Over the next two weeks, I will review ten U.S. Post Offices in the Washington Metropolitan Area from my hit list and my shit list. I will rank them and assign letter grades based on consideration of the following seven criteria: 1. Automated Postal Center (APC) The best trips to the post office do not involve clerks. Is there an APC in the house?
2. Safety Glass “What was your question, sir? Can’t you hear me, sir?” No, I can’t—because there’s a fucking one-inch slab of scratch-tagged safety glass between me, the customer, and you, the clerk who is handsomely paid to serve me. Fuck safety glass. Is someone going to steal the Forever stamps?
3. Prompt Service Lines at the USPS can get longer than a Democrat’s dick when Obama’s on CNN. I don’t want to 1) wait in USPS lines, 2) make small talk with other USPS customers in USPS lines, or 3) sympathize with other people’s complaints about how long USPS lines are while waiting in USPS lines. USPS supervisors, take note—you don’t wanna give me time to fill out that customer comment card!
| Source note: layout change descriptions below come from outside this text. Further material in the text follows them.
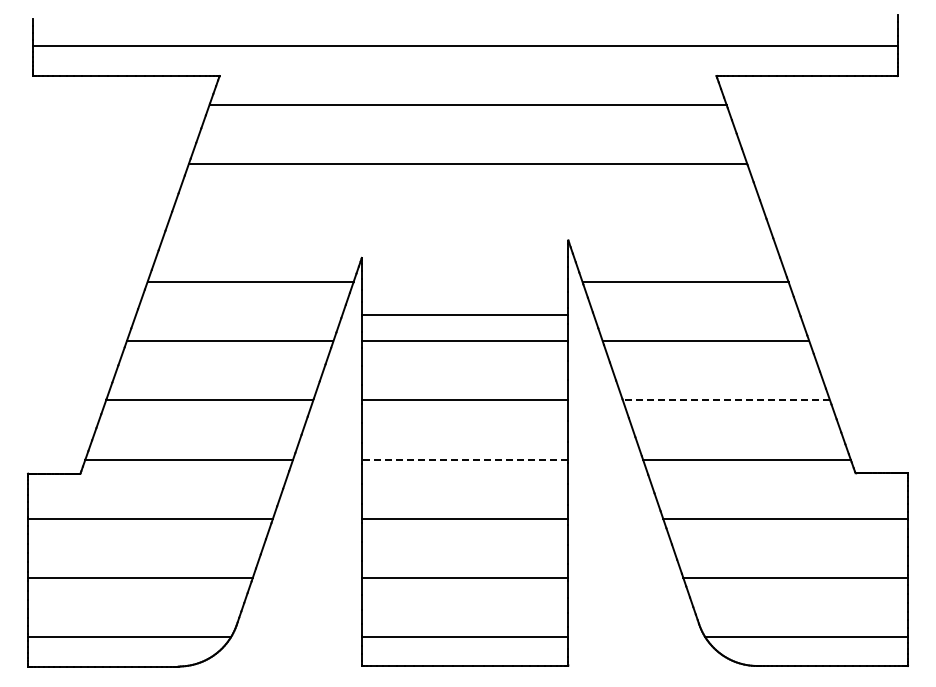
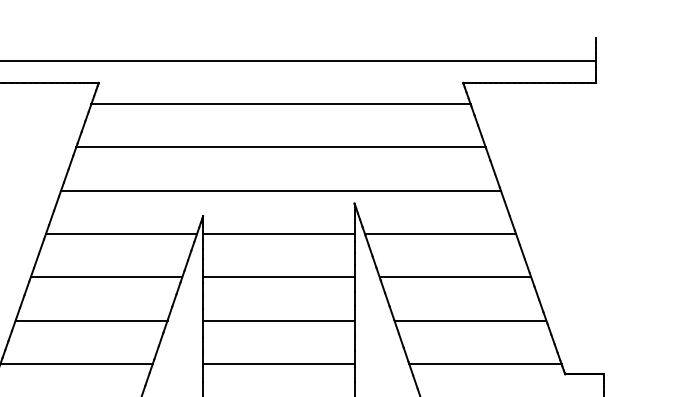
line: (467, 223) -> (280, 191), added
line: (464, 315) -> (278, 234), moved
line: (726, 400) -> (470, 320), dashed -> solid
line: (464, 459) -> (278, 364), dashed -> solid

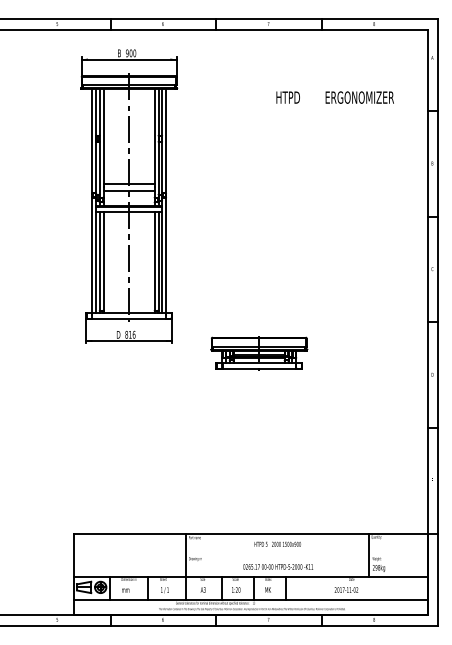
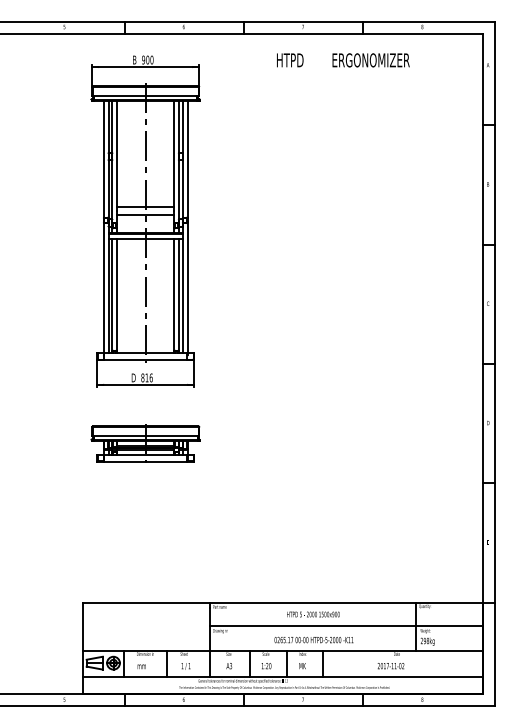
text: (334, 97) -> (342, 60), moved
part: (259, 353) -> (146, 444), moved
line: (306, 554) -> (345, 625), added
4. Parking Fuck global warming – I drive my heavy-ass packages to the post office. Does your local post office have a normal-sized space for my Toyota Matrix stuffed with promo CDs? It’s not an SUV, but it ain’t a Smart Car neither!
5. Service with a Smile Many postal employees are, as Aerosmith might say, “living on the edge.” A smile from a clerk makes me feel good—like I might escape the post office without staring down the barrel of an automatic weapon. A category related to, but not quite the same as…
6.”Trifling” Factor Whether it’s an clerk that wants to see my driver’s license before letting me use my credit card or a blue-haired old lady holding up the line to buy one first-class stamp when she could use the stamp machine, there’s always some trifling motherfuckers at the post office.
7. Customer Comments Postal customer, I give ye the opportunity to speak truth to power.